> Compito
Trascrivi senza modifiche il passo del brano sull'amicizia tra Martini e la Comunità di Sant'Egidio che va da "Questo libro narra" fino a "orizzonti del mondo." incluso.

> Brano da leggere
<<<<

Martini sapeva camminare con l'altro. La storia dell'amicizia con Sant'Egidio

Nel libro "La parola e i poveri" di Roberto Zuccolini, presentato oggi a Genova, il legame tra il Cardinale e la Comunità
Su gentile concessione di San Paolo Edizioni, pubblichiamo parte della prefazione di Andrea Riccardi del libro "La Parola e i poveri. Storia di un'amicizia cristiana" di Roberto Zuccolini, dedicato al rapporto tra Carlo Maria Martini e la Comunità di Sant'Egidio.

Questo libro narra la storia di un'amicizia: quella tra il cardinal Martini e la Comunità di Sant'Egidio. Un'amicizia nata negli anni Settanta e durata fino alla sua morte, nel 2012. Leggendolo, mi sono affiorati tanti ricordi, soprattutto le costanti conversazioni sulla vita della Chiesa, i problemi della società, gli orizzonti del mondo.

>>>>

> Righe mostrate
<<<<

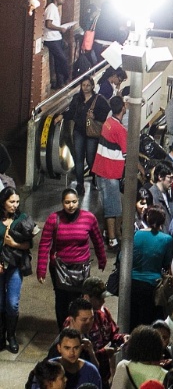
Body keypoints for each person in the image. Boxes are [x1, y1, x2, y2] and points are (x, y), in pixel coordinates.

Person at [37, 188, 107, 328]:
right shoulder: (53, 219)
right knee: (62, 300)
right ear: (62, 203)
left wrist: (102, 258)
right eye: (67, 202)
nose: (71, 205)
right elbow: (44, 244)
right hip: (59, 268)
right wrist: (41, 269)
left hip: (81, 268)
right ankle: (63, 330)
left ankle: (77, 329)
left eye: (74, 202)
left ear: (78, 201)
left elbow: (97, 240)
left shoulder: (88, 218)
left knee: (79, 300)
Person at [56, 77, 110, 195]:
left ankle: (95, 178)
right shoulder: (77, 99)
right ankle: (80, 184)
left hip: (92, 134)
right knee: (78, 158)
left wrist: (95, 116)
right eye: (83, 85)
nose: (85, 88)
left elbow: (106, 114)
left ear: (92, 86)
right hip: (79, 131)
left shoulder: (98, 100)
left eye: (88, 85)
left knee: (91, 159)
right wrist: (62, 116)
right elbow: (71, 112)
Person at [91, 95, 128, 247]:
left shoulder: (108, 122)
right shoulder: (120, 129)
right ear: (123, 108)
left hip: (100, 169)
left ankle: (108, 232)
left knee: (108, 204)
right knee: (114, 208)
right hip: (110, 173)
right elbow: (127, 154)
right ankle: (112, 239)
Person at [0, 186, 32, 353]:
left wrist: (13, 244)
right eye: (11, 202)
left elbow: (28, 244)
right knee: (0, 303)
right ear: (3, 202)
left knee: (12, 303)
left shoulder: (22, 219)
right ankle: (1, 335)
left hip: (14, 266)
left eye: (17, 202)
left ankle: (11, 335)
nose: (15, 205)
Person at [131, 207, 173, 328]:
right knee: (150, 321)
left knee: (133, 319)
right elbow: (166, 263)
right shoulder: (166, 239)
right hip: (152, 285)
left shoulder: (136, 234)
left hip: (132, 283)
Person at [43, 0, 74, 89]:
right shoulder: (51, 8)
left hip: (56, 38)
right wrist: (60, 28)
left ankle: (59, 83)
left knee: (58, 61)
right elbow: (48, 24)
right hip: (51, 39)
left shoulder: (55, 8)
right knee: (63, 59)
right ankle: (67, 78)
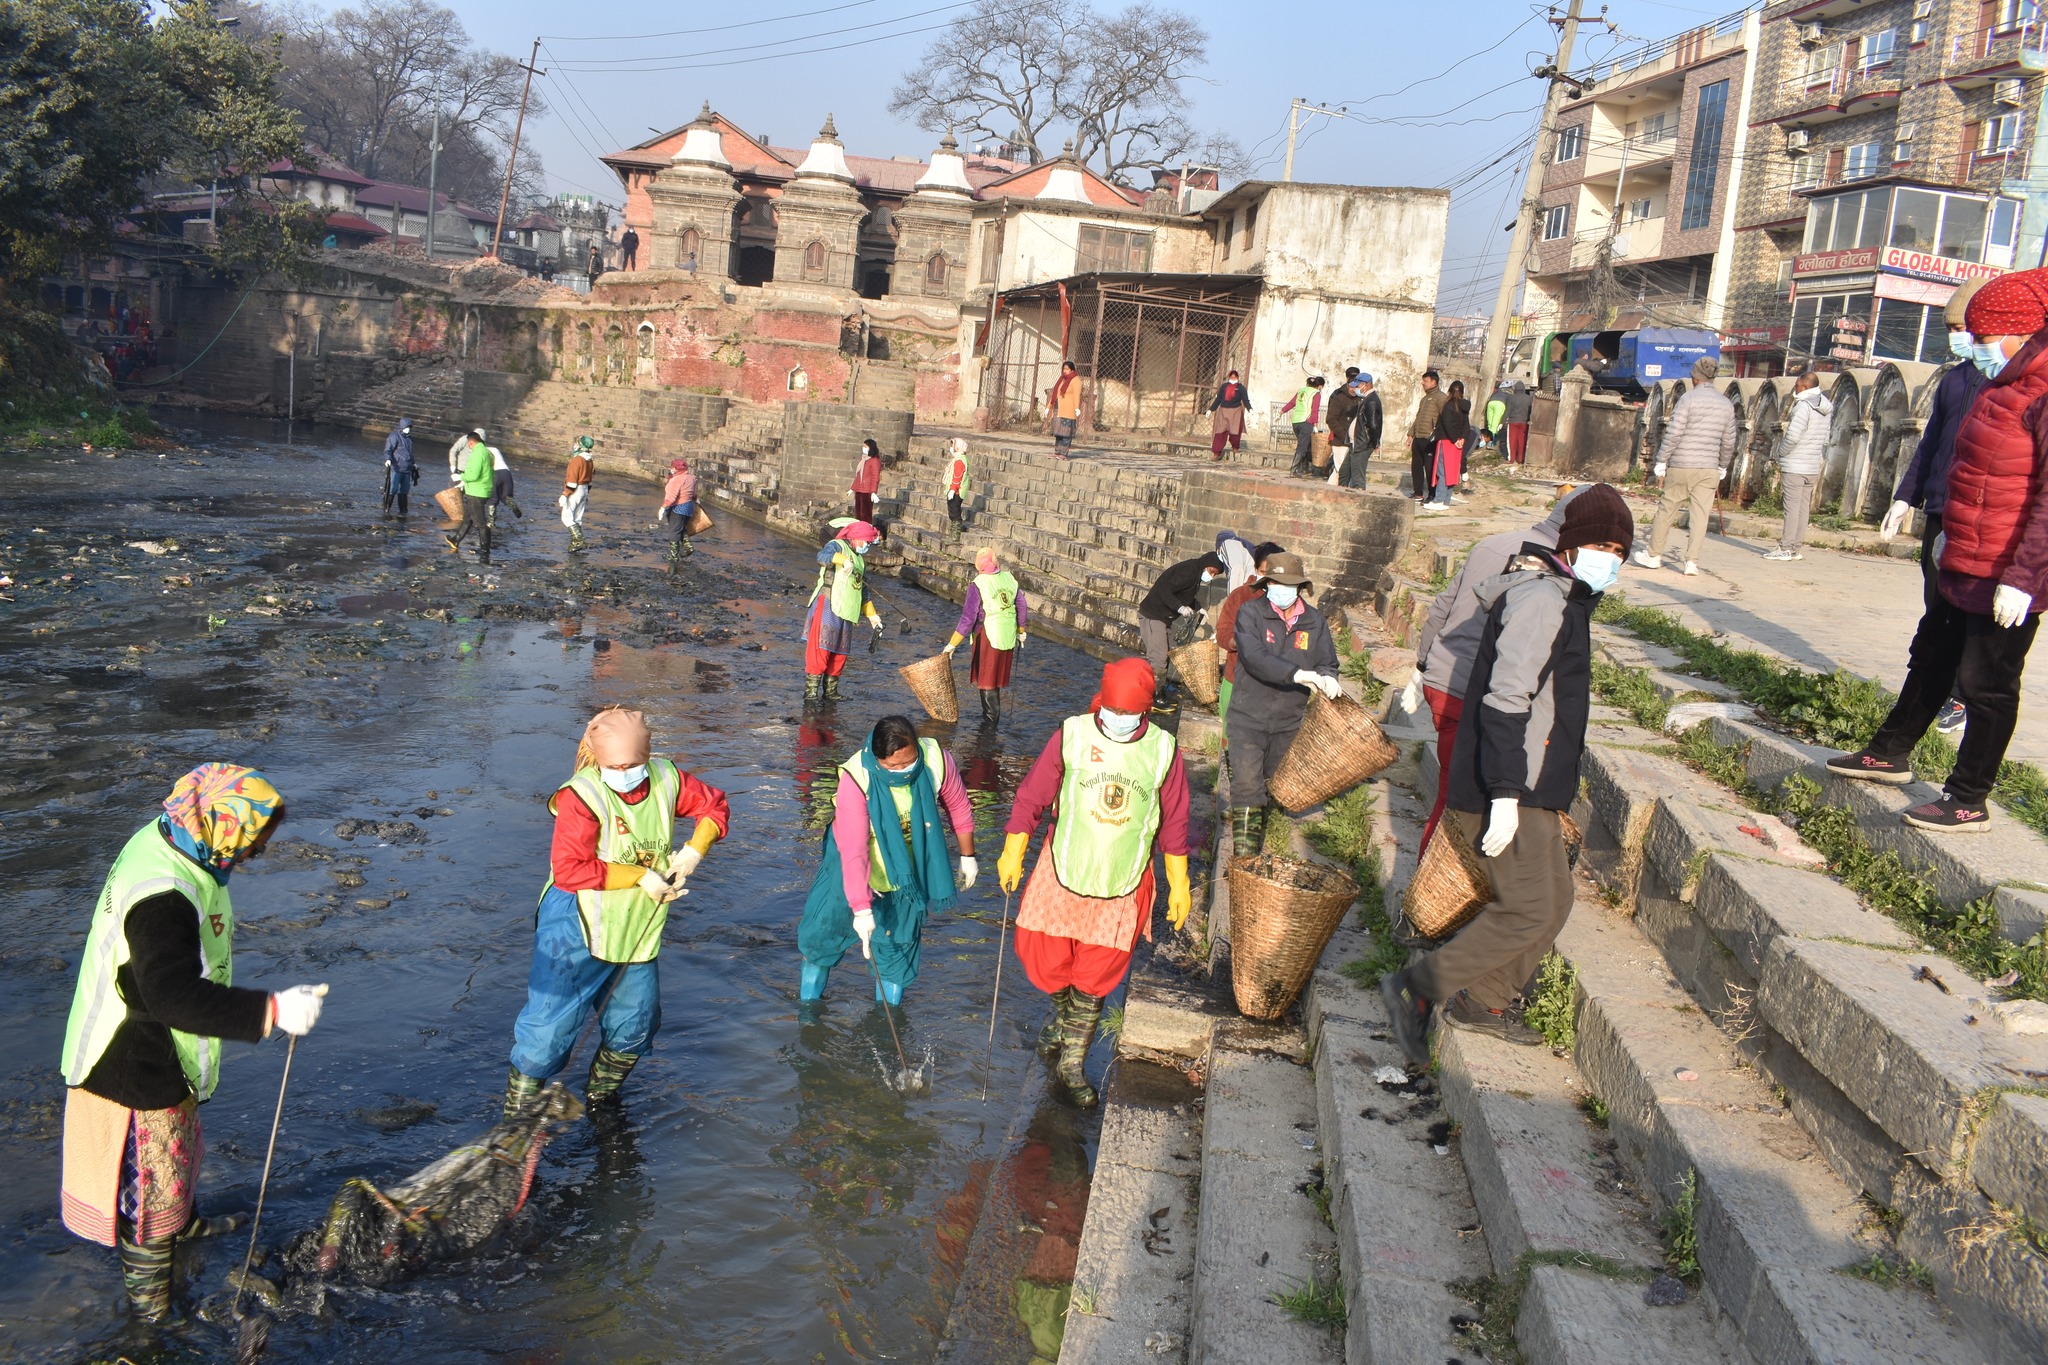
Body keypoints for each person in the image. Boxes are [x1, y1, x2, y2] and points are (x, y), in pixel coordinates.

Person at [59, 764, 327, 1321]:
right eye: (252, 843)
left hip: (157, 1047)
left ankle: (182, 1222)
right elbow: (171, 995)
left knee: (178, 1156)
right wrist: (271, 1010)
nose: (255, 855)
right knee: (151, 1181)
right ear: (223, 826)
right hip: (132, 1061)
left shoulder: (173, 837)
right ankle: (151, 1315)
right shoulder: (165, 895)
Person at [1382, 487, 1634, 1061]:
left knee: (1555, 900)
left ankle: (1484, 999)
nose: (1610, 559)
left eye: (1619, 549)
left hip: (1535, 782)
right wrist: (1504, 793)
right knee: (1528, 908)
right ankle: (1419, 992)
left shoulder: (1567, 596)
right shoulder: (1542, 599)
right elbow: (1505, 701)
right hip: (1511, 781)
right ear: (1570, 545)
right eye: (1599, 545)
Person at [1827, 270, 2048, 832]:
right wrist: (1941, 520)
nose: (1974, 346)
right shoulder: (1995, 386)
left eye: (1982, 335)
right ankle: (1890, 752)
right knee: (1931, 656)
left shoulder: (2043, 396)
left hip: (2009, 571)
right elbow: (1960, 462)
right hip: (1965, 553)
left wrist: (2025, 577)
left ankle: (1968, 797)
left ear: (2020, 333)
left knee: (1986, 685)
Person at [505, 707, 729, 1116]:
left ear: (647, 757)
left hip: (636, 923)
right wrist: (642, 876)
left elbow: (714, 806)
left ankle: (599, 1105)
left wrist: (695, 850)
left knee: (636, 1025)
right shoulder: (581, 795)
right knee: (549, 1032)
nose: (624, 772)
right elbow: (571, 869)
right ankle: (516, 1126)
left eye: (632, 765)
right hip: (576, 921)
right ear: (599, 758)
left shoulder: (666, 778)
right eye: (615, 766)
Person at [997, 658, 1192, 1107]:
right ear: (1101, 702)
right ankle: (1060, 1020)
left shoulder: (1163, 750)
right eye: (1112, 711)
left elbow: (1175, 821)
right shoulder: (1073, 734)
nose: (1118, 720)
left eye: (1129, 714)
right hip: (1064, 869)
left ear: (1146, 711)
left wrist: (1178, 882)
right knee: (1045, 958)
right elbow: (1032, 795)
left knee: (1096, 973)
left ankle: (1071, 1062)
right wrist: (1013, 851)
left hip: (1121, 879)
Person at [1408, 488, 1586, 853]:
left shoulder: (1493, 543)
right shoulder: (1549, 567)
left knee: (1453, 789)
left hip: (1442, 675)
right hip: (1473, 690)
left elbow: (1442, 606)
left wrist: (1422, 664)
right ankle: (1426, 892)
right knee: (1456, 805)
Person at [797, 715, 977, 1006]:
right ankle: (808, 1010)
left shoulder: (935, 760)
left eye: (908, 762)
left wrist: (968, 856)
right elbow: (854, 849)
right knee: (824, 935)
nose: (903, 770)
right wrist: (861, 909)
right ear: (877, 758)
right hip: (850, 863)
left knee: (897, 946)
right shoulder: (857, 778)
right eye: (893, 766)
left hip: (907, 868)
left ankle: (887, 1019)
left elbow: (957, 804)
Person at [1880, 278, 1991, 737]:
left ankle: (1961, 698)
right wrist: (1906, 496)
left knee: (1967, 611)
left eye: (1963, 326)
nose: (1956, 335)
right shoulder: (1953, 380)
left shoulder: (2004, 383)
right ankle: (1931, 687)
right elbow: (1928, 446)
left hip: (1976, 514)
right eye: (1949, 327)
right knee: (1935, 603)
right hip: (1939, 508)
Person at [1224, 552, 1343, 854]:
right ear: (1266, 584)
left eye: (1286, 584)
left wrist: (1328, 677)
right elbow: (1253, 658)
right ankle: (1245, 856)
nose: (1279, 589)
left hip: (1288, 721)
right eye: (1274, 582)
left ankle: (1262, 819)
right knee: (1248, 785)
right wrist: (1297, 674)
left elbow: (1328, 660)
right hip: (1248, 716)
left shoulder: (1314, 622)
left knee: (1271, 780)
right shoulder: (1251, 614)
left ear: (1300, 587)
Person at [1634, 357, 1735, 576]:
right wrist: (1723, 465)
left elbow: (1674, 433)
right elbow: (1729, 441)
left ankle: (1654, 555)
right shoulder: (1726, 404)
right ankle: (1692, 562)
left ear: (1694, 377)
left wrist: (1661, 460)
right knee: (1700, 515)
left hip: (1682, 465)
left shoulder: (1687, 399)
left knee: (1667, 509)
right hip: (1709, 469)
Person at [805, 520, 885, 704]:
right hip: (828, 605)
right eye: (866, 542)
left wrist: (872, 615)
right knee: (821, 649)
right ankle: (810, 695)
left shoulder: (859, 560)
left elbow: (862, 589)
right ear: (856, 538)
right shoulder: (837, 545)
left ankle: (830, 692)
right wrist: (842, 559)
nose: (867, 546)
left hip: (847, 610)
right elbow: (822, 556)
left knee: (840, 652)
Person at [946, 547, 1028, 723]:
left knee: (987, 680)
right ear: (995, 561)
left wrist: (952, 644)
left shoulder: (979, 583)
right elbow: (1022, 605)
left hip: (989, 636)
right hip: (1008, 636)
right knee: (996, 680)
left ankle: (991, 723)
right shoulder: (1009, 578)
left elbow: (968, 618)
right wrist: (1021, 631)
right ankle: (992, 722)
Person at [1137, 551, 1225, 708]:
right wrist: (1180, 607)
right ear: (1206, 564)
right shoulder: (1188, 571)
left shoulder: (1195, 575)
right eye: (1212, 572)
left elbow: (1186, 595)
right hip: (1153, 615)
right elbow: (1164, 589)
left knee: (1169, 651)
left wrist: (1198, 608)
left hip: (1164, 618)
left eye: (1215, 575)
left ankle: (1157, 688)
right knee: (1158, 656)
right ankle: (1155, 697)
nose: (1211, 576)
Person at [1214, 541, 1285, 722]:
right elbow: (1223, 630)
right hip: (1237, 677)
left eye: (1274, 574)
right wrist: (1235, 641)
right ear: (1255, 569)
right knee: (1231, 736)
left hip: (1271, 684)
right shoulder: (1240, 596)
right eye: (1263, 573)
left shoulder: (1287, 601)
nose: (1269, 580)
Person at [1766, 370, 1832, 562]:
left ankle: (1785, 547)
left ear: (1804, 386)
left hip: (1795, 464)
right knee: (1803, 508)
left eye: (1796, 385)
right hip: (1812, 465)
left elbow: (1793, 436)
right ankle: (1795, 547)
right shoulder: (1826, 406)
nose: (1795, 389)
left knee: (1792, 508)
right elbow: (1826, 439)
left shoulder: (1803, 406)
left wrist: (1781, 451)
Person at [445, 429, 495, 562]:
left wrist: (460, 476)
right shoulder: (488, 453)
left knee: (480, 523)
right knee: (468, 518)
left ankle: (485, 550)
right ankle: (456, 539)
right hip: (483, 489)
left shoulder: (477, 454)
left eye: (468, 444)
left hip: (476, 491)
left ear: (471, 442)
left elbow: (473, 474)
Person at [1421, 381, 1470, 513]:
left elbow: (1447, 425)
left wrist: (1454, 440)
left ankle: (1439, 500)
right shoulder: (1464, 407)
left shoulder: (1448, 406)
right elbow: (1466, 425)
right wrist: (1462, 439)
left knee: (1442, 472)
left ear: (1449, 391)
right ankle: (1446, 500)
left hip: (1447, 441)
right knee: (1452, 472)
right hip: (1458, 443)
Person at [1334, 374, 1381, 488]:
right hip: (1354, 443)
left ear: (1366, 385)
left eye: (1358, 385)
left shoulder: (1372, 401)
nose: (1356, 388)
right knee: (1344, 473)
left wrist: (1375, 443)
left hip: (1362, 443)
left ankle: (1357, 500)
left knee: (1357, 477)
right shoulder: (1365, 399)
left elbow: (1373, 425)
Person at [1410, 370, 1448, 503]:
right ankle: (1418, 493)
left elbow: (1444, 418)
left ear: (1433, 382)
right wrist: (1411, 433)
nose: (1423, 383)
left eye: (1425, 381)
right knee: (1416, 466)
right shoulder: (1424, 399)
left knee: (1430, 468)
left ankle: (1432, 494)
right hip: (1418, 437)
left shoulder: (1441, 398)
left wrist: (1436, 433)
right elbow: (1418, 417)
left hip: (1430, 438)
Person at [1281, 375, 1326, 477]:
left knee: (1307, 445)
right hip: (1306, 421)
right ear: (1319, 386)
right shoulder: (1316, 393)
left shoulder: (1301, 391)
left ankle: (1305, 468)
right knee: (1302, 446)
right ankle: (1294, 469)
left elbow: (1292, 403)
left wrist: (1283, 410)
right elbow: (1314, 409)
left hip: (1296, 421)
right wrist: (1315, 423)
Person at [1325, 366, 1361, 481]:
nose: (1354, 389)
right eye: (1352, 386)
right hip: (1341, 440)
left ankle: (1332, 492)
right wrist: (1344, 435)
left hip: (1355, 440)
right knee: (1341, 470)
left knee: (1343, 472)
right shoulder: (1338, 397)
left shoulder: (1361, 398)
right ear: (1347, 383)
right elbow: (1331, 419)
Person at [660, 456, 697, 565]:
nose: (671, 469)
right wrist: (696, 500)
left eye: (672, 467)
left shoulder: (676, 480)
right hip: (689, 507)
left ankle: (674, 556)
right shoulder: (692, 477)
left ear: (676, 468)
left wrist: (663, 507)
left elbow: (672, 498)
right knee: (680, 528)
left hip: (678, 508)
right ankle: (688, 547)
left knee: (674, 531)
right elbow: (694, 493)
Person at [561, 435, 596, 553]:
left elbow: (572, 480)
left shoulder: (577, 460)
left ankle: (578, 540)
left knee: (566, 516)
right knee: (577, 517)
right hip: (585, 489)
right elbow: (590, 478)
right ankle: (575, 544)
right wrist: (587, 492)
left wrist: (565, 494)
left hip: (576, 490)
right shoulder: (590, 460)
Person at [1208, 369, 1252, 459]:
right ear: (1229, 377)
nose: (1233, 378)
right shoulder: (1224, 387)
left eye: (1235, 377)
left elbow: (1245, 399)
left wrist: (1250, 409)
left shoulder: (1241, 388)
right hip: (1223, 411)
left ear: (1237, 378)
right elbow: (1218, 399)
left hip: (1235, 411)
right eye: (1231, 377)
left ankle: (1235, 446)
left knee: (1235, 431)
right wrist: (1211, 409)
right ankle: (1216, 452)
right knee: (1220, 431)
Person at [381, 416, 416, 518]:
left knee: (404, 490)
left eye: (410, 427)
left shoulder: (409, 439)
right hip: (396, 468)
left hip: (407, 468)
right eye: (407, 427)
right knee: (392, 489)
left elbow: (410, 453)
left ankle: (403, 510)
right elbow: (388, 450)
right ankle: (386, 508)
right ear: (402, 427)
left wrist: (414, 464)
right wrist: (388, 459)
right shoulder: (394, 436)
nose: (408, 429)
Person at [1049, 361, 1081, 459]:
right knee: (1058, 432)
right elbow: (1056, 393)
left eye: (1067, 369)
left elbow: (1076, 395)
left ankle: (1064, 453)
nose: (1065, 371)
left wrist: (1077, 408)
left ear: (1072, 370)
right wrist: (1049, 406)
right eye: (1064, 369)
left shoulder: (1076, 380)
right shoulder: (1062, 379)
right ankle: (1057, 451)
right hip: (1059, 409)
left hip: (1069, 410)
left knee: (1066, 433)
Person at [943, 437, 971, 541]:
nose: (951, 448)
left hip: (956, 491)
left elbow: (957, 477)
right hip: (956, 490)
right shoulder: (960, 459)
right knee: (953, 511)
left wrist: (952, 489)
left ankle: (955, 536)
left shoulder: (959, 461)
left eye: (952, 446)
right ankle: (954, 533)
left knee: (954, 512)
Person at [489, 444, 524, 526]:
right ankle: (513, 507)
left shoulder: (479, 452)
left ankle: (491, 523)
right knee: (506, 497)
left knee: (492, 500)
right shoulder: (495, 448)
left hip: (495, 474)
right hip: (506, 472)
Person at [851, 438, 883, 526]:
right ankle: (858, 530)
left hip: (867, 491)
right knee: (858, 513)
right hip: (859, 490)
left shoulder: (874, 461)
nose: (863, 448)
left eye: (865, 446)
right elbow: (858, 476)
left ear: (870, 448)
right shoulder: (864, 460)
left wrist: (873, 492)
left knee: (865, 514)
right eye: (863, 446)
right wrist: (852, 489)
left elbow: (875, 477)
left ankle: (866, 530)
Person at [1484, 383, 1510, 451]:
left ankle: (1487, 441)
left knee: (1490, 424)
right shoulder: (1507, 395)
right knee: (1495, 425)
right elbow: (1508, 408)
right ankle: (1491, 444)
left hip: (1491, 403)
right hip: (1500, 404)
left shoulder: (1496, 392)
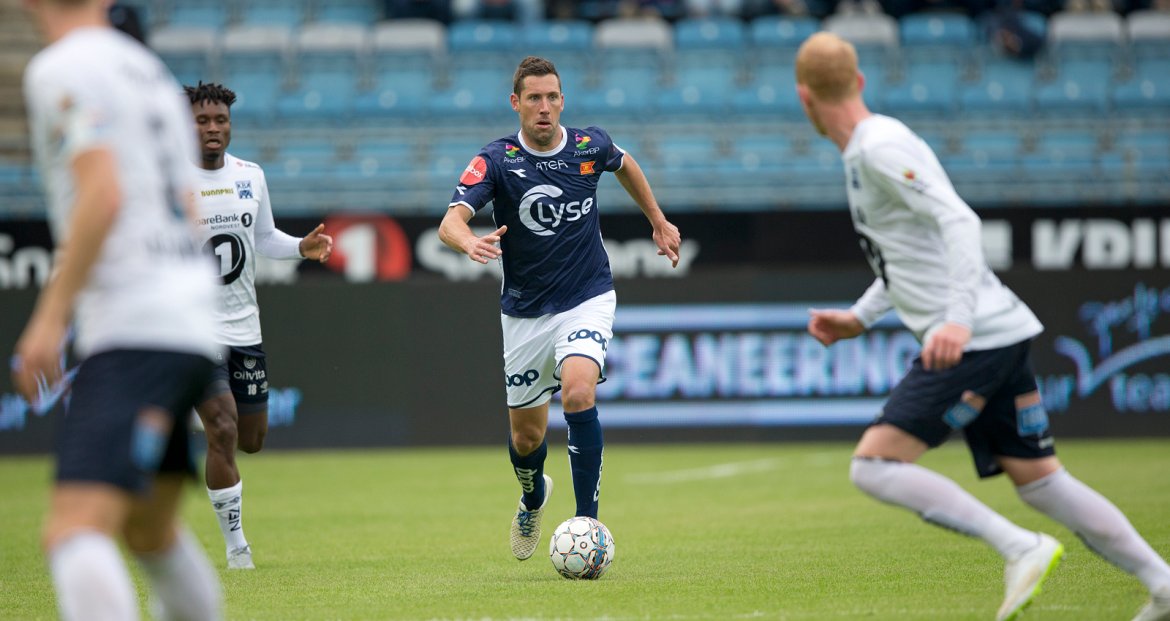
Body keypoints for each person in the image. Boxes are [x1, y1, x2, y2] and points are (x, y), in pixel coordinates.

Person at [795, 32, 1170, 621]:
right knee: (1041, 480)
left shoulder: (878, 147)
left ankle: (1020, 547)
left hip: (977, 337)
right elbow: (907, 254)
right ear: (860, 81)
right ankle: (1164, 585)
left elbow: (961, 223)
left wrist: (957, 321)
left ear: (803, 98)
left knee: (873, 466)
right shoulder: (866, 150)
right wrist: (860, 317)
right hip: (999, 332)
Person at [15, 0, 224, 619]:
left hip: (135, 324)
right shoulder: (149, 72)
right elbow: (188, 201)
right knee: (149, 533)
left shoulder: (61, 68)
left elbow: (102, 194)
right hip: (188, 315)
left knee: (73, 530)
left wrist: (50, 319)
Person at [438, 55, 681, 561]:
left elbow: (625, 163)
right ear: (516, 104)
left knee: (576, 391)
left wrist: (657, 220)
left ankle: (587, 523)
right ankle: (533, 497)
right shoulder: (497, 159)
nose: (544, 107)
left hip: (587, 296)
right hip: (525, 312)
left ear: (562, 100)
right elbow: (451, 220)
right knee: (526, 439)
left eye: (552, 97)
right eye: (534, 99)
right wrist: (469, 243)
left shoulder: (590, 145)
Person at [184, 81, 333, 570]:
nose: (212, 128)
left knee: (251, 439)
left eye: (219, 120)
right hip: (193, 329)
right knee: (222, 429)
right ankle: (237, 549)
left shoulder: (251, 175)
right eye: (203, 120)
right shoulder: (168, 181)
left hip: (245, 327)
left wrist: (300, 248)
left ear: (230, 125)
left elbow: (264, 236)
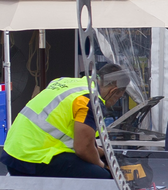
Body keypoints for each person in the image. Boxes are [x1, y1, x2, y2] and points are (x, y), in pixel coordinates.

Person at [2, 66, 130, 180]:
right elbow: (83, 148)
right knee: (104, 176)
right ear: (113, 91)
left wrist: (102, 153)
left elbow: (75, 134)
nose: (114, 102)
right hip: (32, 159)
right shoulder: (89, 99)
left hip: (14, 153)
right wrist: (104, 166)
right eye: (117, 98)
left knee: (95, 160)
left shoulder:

>>>>

> Risposta al compito
Questo libro narra la storia di un'amicizia: quella tra il cardinal Martini e la Comunità di Sant'Egidio. Un'amicizia nata negli anni Settanta e durata fino alla sua morte, nel 2012. Leggendolo, mi sono affiorati tanti ricordi, soprattutto le costanti conversazioni sulla vita della Chiesa, i problemi della società, gli orizzonti del mondo.